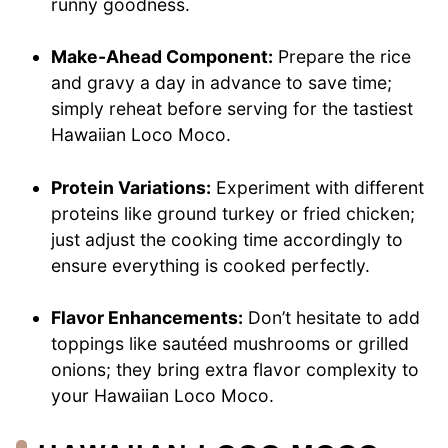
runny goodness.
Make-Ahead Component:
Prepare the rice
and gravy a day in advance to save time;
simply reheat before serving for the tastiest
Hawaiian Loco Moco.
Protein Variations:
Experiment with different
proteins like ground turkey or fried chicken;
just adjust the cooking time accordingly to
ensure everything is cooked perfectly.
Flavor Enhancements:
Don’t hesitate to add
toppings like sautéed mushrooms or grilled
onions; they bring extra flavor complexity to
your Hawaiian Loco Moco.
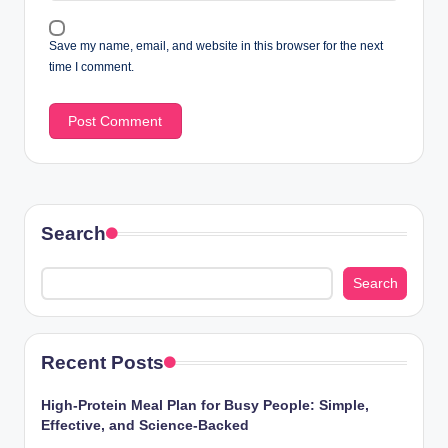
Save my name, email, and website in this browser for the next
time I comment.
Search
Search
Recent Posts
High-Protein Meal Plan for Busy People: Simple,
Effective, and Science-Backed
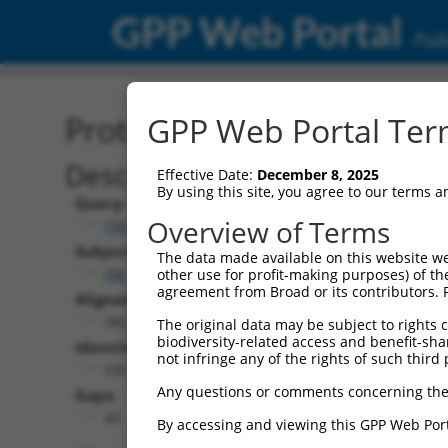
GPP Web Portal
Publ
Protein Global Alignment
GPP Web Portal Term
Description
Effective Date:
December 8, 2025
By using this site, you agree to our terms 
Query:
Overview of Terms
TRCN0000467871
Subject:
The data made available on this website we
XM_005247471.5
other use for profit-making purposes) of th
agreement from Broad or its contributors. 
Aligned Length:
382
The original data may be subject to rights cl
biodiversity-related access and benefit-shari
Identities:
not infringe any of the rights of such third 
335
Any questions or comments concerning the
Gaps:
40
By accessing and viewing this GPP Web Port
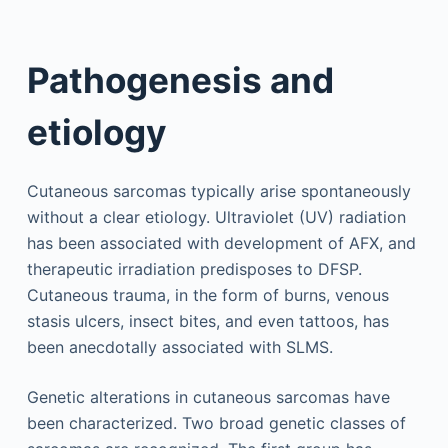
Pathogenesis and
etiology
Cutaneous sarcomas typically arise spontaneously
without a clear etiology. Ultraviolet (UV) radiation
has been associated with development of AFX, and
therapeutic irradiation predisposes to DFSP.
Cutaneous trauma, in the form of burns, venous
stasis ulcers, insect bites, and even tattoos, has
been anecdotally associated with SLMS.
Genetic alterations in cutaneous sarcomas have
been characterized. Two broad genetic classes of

----------

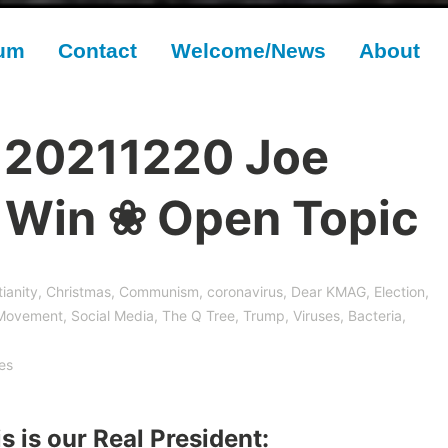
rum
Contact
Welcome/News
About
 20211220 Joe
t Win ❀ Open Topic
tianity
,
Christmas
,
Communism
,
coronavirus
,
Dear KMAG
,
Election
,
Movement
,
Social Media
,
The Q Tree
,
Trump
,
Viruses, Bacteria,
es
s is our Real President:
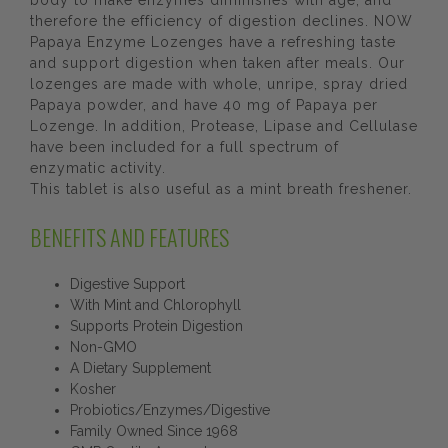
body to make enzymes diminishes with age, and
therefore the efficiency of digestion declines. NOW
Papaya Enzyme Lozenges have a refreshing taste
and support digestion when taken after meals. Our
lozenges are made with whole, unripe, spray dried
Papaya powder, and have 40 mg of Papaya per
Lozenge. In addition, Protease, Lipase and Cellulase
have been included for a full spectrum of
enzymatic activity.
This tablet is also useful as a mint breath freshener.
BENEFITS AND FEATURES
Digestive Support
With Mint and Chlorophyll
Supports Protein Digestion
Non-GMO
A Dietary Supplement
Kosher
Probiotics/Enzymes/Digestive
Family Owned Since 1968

----------

** WHAT IS BEING ASKED **
Scan the material above for the word "Hawaiian", and copy each line where it appears.

** TASK RESULT **
Hawaiian Loco Moco.
your Hawaiian Loco Moco.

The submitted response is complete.